St. Pierre likes to take the center of the Octagon. More so than Penn, he consistently presses the action, whether standing or on the ground. He never cedes control of the fight unless overwhelmed, at which point he takes the fight down. To date, his UFC opponents have not been able to outpace him in the long run. His most recent defeat, an upset loss to Matt Serra at UFC 69, was the sole time an opponent truly overtook him and didn’t let him recover. The result, one St. Pierre attributed to pressure, was a crushing defeat.


It’s no secret that Penn is not known for his conditioning. On several occasions, he has admitted his reliance on natural talent to take him through fights. Even after sharpening his focus in 2008, there’s still a sense he doesn’t enjoy the grind of the gym. The consensus so far is that he’s one of the most dangerous fighters in the world in the first two rounds, and fades as a fight wears on and he meets more resistance. And since his UFC 41 draw with Caol Uno in 2003, he hasn’t seen a championship round. Of course, he claims that his conditioning problems are behind him. To his credit, he’s seen the end of two 15-minute fights since his re-emergence in the UFC against St. Pierre at UFC 58. But like it or not, conditioning questions will follow him until, perhaps, his fight on Saturday.

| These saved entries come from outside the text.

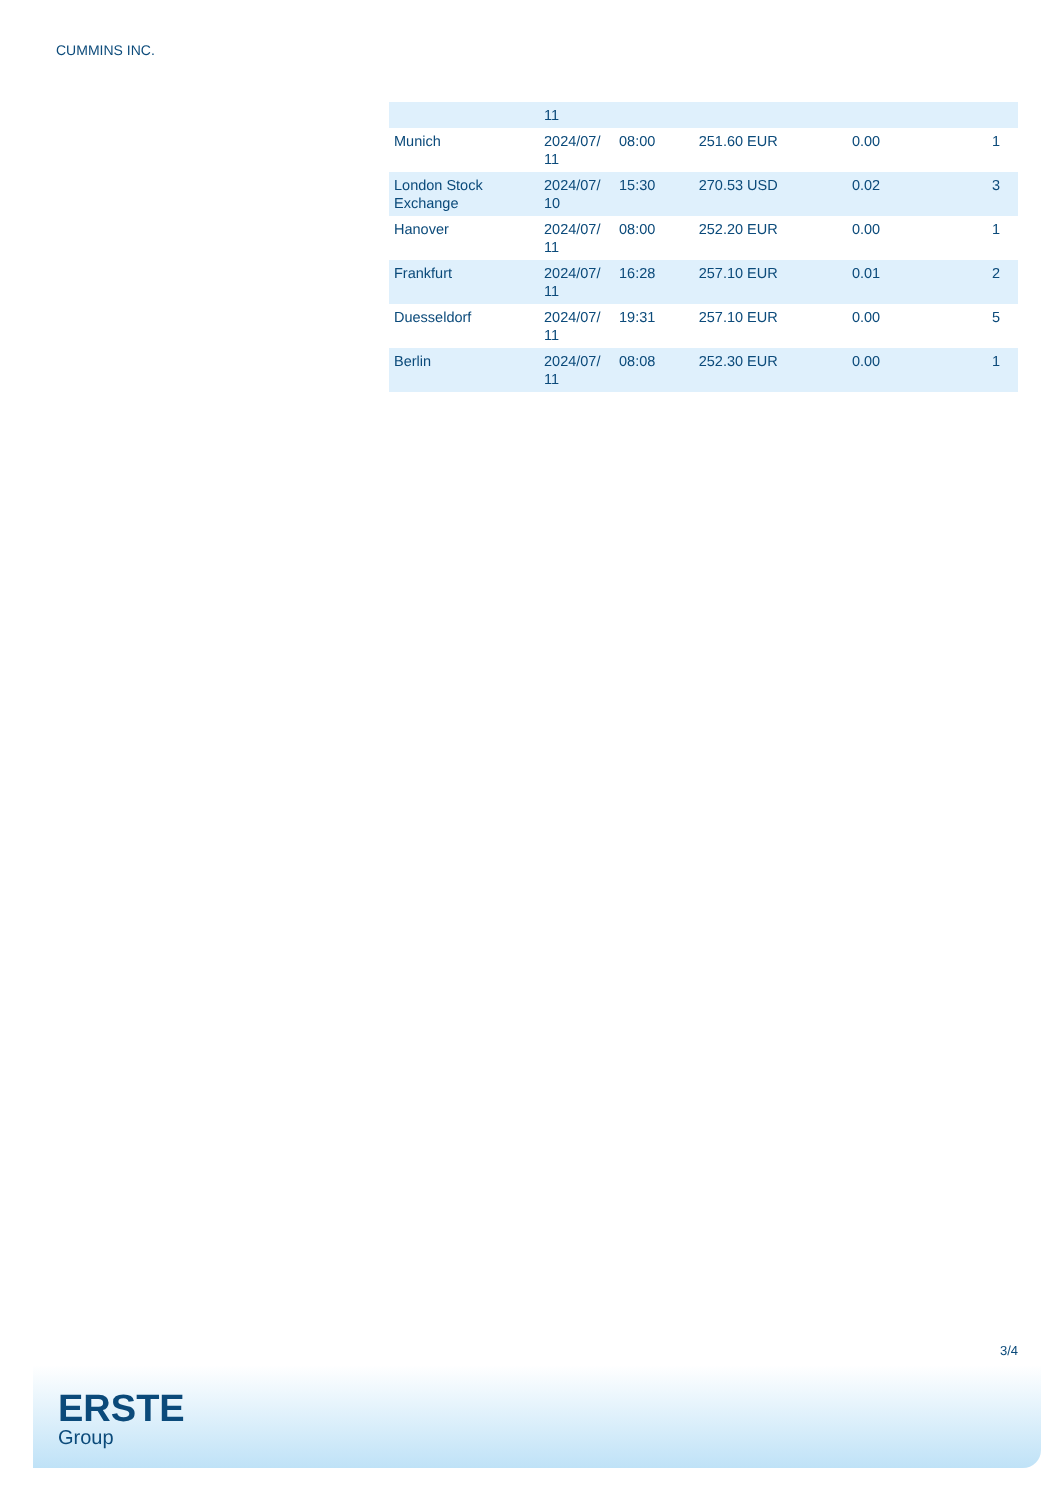CUMMINS INC.
| | 11 | | | | |
| Munich | 2024/07/ 11 | 08:00 | 251.60 EUR | 0.00 | 1 |
| London Stock Exchange | 2024/07/ 10 | 15:30 | 270.53 USD | 0.02 | 3 |
| Hanover | 2024/07/ 11 | 08:00 | 252.20 EUR | 0.00 | 1 |
| Frankfurt | 2024/07/ 11 | 16:28 | 257.10 EUR | 0.01 | 2 |
| Duesseldorf | 2024/07/ 11 | 19:31 | 257.10 EUR | 0.00 | 5 |
| Berlin | 2024/07/ 11 | 08:08 | 252.30 EUR | 0.00 | 1 |
3/4
ERSTE
Group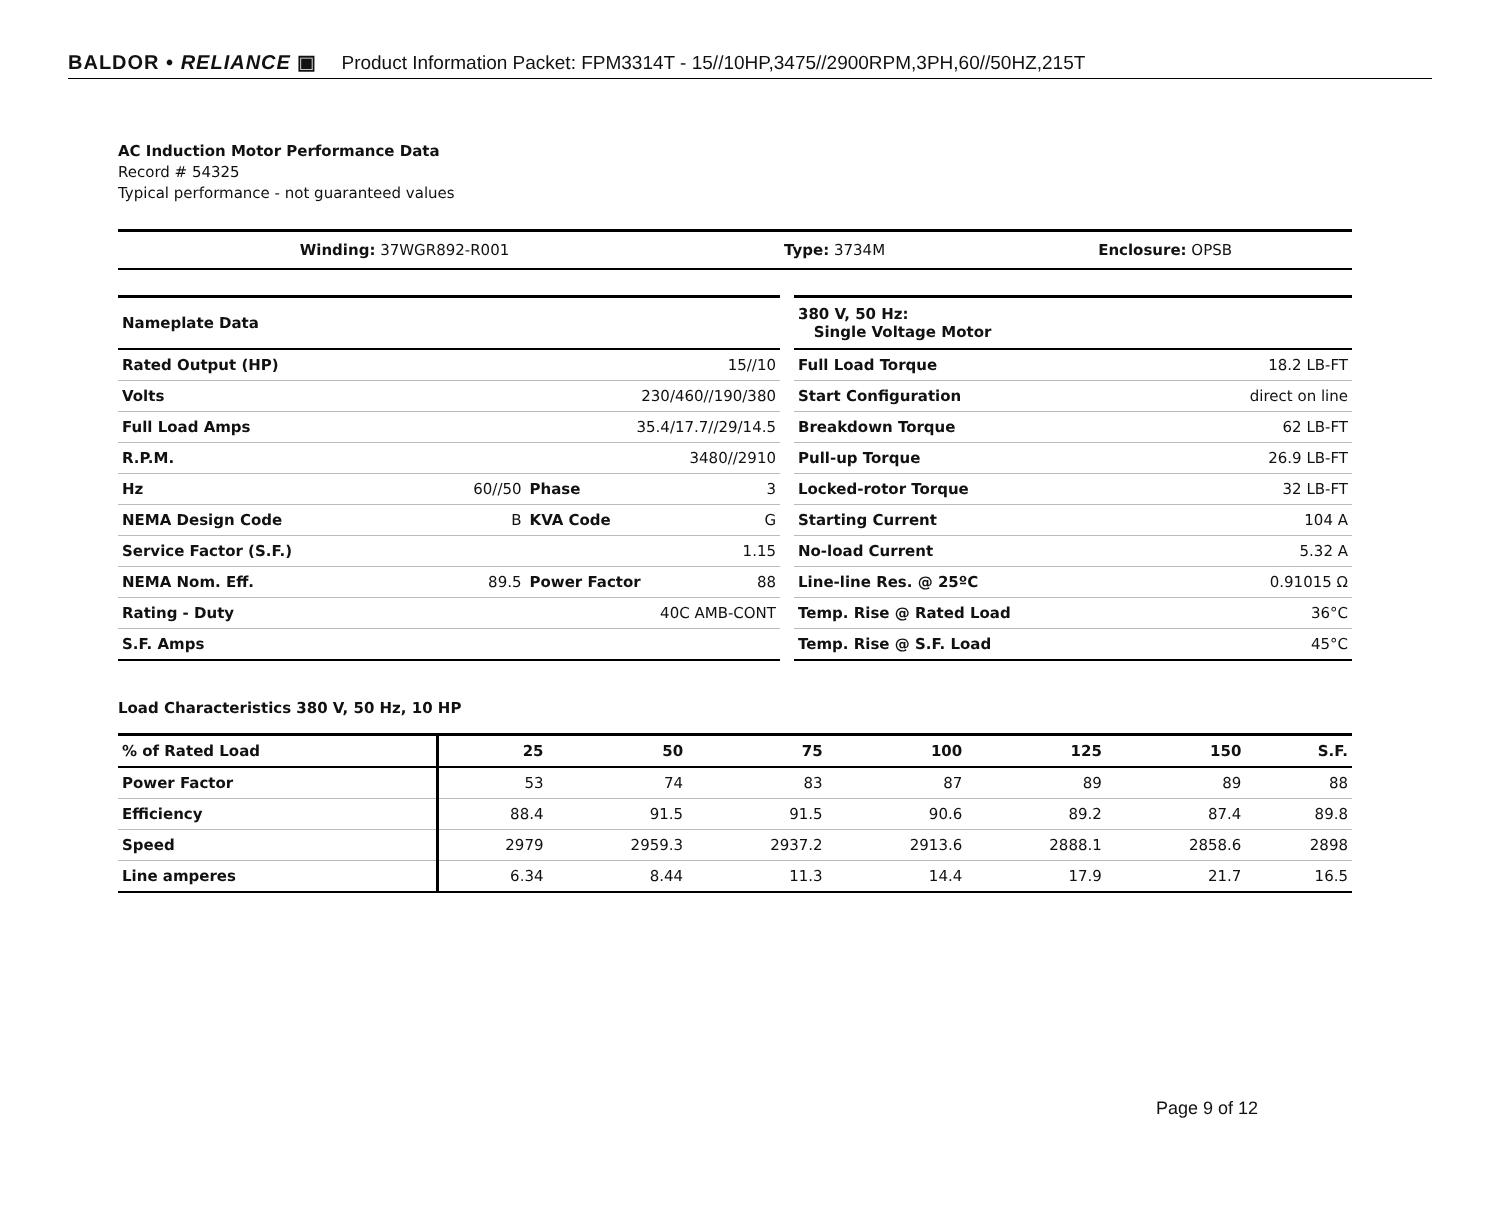BALDOR • RELIANCE ▣ Product Information Packet: FPM3314T - 15//10HP,3475//2900RPM,3PH,60//50HZ,215T
AC Induction Motor Performance Data
Record # 54325
Typical performance - not guaranteed values
| Winding: 37WGR892-R001 | Type: 3734M | Enclosure: OPSB |
| Nameplate Data | | | |
| Rated Output (HP) | 15//10 | | |
| Volts | 230/460//190/380 | | |
| Full Load Amps | 35.4/17.7//29/14.5 | | |
| R.P.M. | 3480//2910 | | |
| Hz | 60//50 | Phase | 3 |
| NEMA Design Code | B | KVA Code | G |
| Service Factor (S.F.) | 1.15 | | |
| NEMA Nom. Eff. | 89.5 | Power Factor | 88 |
| Rating - Duty | 40C AMB-CONT | | |
| S.F. Amps | | | |
| 380 V, 50 Hz: Single Voltage Motor | |
| Full Load Torque | 18.2 LB-FT |
| Start Configuration | direct on line |
| Breakdown Torque | 62 LB-FT |
| Pull-up Torque | 26.9 LB-FT |
| Locked-rotor Torque | 32 LB-FT |
| Starting Current | 104 A |
| No-load Current | 5.32 A |
| Line-line Res. @ 25ºC | 0.91015 Ω |
| Temp. Rise @ Rated Load | 36°C |
| Temp. Rise @ S.F. Load | 45°C |
Load Characteristics 380 V, 50 Hz, 10 HP
| % of Rated Load | 25 | 50 | 75 | 100 | 125 | 150 | S.F. |
| --- | --- | --- | --- | --- | --- | --- | --- |
| Power Factor | 53 | 74 | 83 | 87 | 89 | 89 | 88 |
| Efficiency | 88.4 | 91.5 | 91.5 | 90.6 | 89.2 | 87.4 | 89.8 |
| Speed | 2979 | 2959.3 | 2937.2 | 2913.6 | 2888.1 | 2858.6 | 2898 |
| Line amperes | 6.34 | 8.44 | 11.3 | 14.4 | 17.9 | 21.7 | 16.5 |
Page 9 of 12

St. Pierre, on the other hand, has never been dogged with questions about his conditioning. He’s known as one of the best-conditioned athletes in the sport. St. Pierre has trained at a higher altitude with Greg Jackson in Albuquerque, N.M., and spars with some of the best fighters in the business – Rashad Evans, Keith Jardine, Nate Marquardt, Leonard Garcia, Donald Cerrone, to name a few. In his UFC 87 fight, St. Pierre never once lost step, and kept the pace high for 25 minutes. It is without question he’ll be in shape for Saturday.

The X-Factor

Conditioning: As mentioned above, Penn’s resolve has not been tested past 15 minutes in more than five years. Forget the pseudo-drama of his vacation from training on “Primetime” – only his trainers know whether he’s ready to go the distance. St. Pierre will not slow for twenty-five minutes unless he is stopped early.

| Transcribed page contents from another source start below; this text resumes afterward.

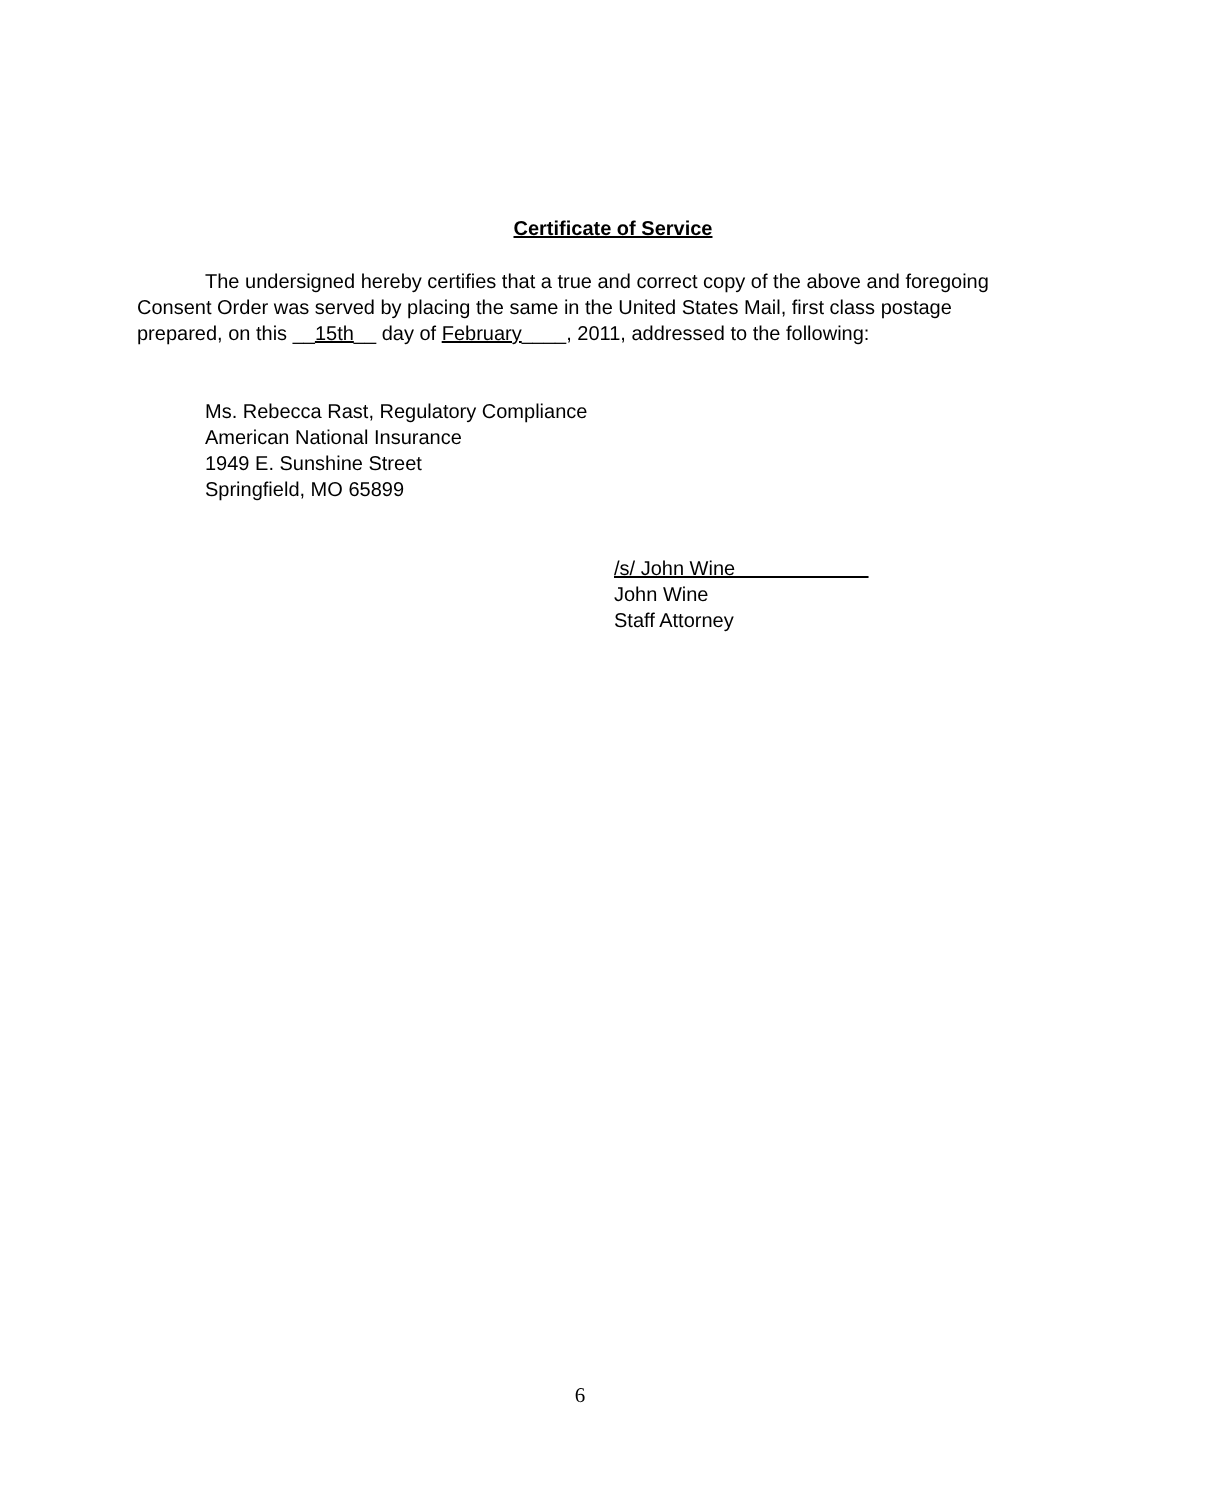Certificate of Service
The undersigned hereby certifies that a true and correct copy of the above and foregoing Consent Order was served by placing the same in the United States Mail, first class postage prepared, on this __15th__ day of February____, 2011, addressed to the following:
Ms. Rebecca Rast, Regulatory Compliance
American National Insurance
1949 E. Sunshine Street
Springfield, MO 65899
/s/ John Wine
John Wine
Staff Attorney
6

Early Damage: If Penn is able to inflict the necessary damage early, as in their first meeting at UFC 58, will he be able to finish by keeping up the pressure? Will Penn be able to break GSP’s resolve by hurting him early?

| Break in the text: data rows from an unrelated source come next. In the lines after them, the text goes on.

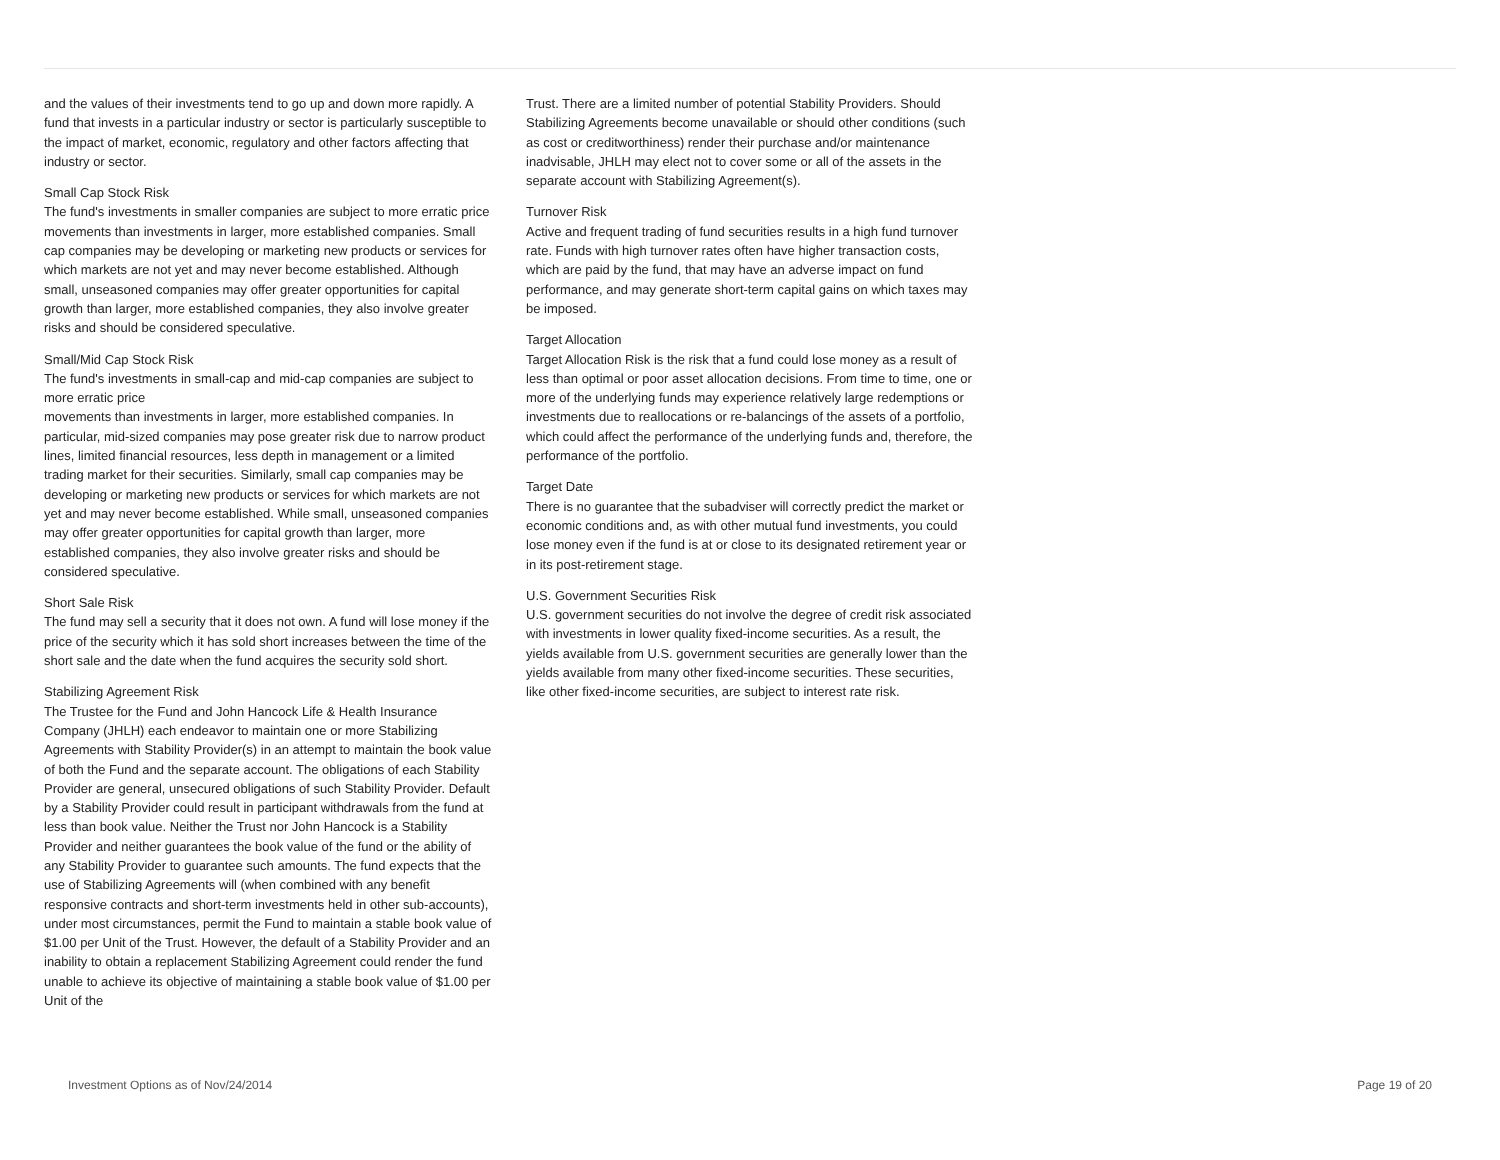and the values of their investments tend to go up and down more rapidly. A fund that invests in a particular industry or sector is particularly susceptible to the impact of market, economic, regulatory and other factors affecting that industry or sector.
Small Cap Stock Risk
The fund's investments in smaller companies are subject to more erratic price movements than investments in larger, more established companies. Small cap companies may be developing or marketing new products or services for which markets are not yet and may never become established. Although small, unseasoned companies may offer greater opportunities for capital growth than larger, more established companies, they also involve greater risks and should be considered speculative.
Small/Mid Cap Stock Risk
The fund's investments in small-cap and mid-cap companies are subject to more erratic price
movements than investments in larger, more established companies. In particular, mid-sized companies may pose greater risk due to narrow product lines, limited financial resources, less depth in management or a limited trading market for their securities. Similarly, small cap companies may be developing or marketing new products or services for which markets are not yet and may never become established. While small, unseasoned companies may offer greater opportunities for capital growth than larger, more established companies, they also involve greater risks and should be considered speculative.
Short Sale Risk
The fund may sell a security that it does not own. A fund will lose money if the price of the security which it has sold short increases between the time of the short sale and the date when the fund acquires the security sold short.
Stabilizing Agreement Risk
The Trustee for the Fund and John Hancock Life & Health Insurance Company (JHLH) each endeavor to maintain one or more Stabilizing Agreements with Stability Provider(s) in an attempt to maintain the book value of both the Fund and the separate account. The obligations of each Stability Provider are general, unsecured obligations of such Stability Provider. Default by a Stability Provider could result in participant withdrawals from the fund at less than book value. Neither the Trust nor John Hancock is a Stability Provider and neither guarantees the book value of the fund or the ability of any Stability Provider to guarantee such amounts. The fund expects that the use of Stabilizing Agreements will (when combined with any benefit responsive contracts and short-term investments held in other sub-accounts), under most circumstances, permit the Fund to maintain a stable book value of $1.00 per Unit of the Trust. However, the default of a Stability Provider and an inability to obtain a replacement Stabilizing Agreement could render the fund unable to achieve its objective of maintaining a stable book value of $1.00 per Unit of the
Trust. There are a limited number of potential Stability Providers. Should Stabilizing Agreements become unavailable or should other conditions (such as cost or creditworthiness) render their purchase and/or maintenance inadvisable, JHLH may elect not to cover some or all of the assets in the separate account with Stabilizing Agreement(s).
Turnover Risk
Active and frequent trading of fund securities results in a high fund turnover rate. Funds with high turnover rates often have higher transaction costs, which are paid by the fund, that may have an adverse impact on fund performance, and may generate short-term capital gains on which taxes may be imposed.
Target Allocation
Target Allocation Risk is the risk that a fund could lose money as a result of less than optimal or poor asset allocation decisions. From time to time, one or more of the underlying funds may experience relatively large redemptions or investments due to reallocations or re-balancings of the assets of a portfolio, which could affect the performance of the underlying funds and, therefore, the performance of the portfolio.
Target Date
There is no guarantee that the subadviser will correctly predict the market or economic conditions and, as with other mutual fund investments, you could lose money even if the fund is at or close to its designated retirement year or in its post-retirement stage.
U.S. Government Securities Risk
U.S. government securities do not involve the degree of credit risk associated with investments in lower quality fixed-income securities. As a result, the yields available from U.S. government securities are generally lower than the yields available from many other fixed-income securities. These securities, like other fixed-income securities, are subject to interest rate risk.
Investment Options as of Nov/24/2014 Page 19 of 20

Weight: Penn’s last three fights have been at lightweight, and he’s made a career of bouncing around weight divisions. He can gain the necessary pounds to make 170 – and it’s not entirely bad for his frame – but it may affect his conditioning. St. Pierre will be heavier on fight day. Pushing around up to fifteen pounds more, especially during a long fight, will tax Penn’s cardio.

Keys To Success

This fight will be won with footwork. St. Pierre has a three-inch reach advantage and is more rangy at striking distance. Penn will need to cut angles to get inside GSP’s guard with his jab then find the uppercut when he gets inside. Penn did just that in their first fight, but was never able to put the amount of sting on it necessary to hurt GSP. 

If Penn is able to hurt GSP early, turn up the pace tenfold. St. Pierre, from the limited examples thus far, panics when momentum swings violently from him. Penn needs to put together better combinations on the feet, and get ready to stick his knee out when an inevitable shot comes from St. Pierre. There is little chance St. Pierre will make a positional mistake when he gets the takedown.

For St. Pierre, the key is to use his wrestling base to stay on top and inflict damage. He was masterful at this against Fitch, and though Penn will likely not be stopped, he can win the points necessary to take a decision. On the feet, his length can keep him from danger. His key is also footwork: to avoid the jab, set up kick/punch combinations, and escape when pressed.